Alright, I will study that extensively. :)

I am just curious if I tie the HDF5 format to much to the pytables framework. 
We also use other languages and as far as I understand, pytables creates some 
hidden tables to do all the magic behind. Or are these commonly supported HDF5 
features? (sorry for the dumb question)

On 31. Mar 2017, at 10:47, Adrien Devresse 
<[email protected]<mailto:[email protected]>> wrote:
It is a pleasure to see some HEP people here.

Thanks, glad to hear ;)

On 31. Mar 2017, at 10:47, Adrien Devresse 
<[email protected]<mailto:[email protected]>> wrote:
The slowness is compared to a ROOT structure which is also used in parallel. If 
I compare some basic event-by-event analysis, the same code run on a ROOT file 
is almost an order of magnitude faster.

If I remember properly, ROOT can only read in parallel, no write. Does
it matter for you ?

Ahm, with "used in parallel" I was referring to the fact that we use both ROOT 
and HDF5 files in our collaboration. There is a generation conflict between the 
two "frameworks" as you may imagine. Younger people refuse to use ROOT (for 
good reasons, but that's another story). That's why I maintain this branch in 
parallel.

On 31. Mar 2017, at 10:47, Adrien Devresse 
<[email protected]<mailto:[email protected]>> wrote:
This approach would create a large number of dataset ( one per id ),
which is  from my experience, a bad idea in HDF5

Yes, this is kind of the problem with the second approach. h5py is extremely 
fast when iterating whereas pytables takes 50 times longer using the very same 
code (a for loop and direct access to the nodes). And there are people using 
other frameworks so there might be some huge performance variations I fear, 
which of course is not user friendly at all.

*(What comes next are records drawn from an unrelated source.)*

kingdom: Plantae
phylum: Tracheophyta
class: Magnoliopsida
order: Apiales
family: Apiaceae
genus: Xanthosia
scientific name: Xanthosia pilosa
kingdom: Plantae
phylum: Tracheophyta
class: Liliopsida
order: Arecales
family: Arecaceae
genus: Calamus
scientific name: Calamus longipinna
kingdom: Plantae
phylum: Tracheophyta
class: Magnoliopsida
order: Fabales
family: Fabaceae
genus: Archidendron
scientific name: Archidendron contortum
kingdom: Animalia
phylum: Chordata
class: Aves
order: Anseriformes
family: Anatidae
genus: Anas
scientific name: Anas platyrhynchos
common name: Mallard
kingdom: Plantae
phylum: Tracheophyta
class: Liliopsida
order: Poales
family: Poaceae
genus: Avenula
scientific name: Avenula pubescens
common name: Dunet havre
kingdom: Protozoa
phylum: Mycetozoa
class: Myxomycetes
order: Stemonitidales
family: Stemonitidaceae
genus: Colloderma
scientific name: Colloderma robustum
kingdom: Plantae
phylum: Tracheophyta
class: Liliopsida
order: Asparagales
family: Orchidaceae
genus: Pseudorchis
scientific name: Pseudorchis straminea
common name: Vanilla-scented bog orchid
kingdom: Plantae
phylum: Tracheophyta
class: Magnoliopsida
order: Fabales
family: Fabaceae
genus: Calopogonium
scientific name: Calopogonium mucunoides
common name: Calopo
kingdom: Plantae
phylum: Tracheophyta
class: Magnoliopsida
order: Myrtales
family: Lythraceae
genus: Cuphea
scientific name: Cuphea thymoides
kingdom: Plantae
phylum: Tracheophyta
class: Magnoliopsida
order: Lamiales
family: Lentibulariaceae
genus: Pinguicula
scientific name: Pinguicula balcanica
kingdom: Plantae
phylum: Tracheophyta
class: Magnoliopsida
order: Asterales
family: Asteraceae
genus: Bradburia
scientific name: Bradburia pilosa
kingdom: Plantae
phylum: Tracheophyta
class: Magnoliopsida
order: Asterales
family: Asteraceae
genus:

On 31. Mar 2017, at 10:47, Adrien Devresse 
<[email protected]<mailto:[email protected]>> wrote:
I would use Approach #1 and store all your events in a "column" fashion
similar to what ROOT does.

For the fast querying problem, you can post-process your file and add a
separate column acting as an ordered index / associative array with a
layout of the type "event_id" -> "range row"

I see... So there might be a well suited set of chunk/index parameters which 
could improve the speed of that structure. I need to dig deeper then.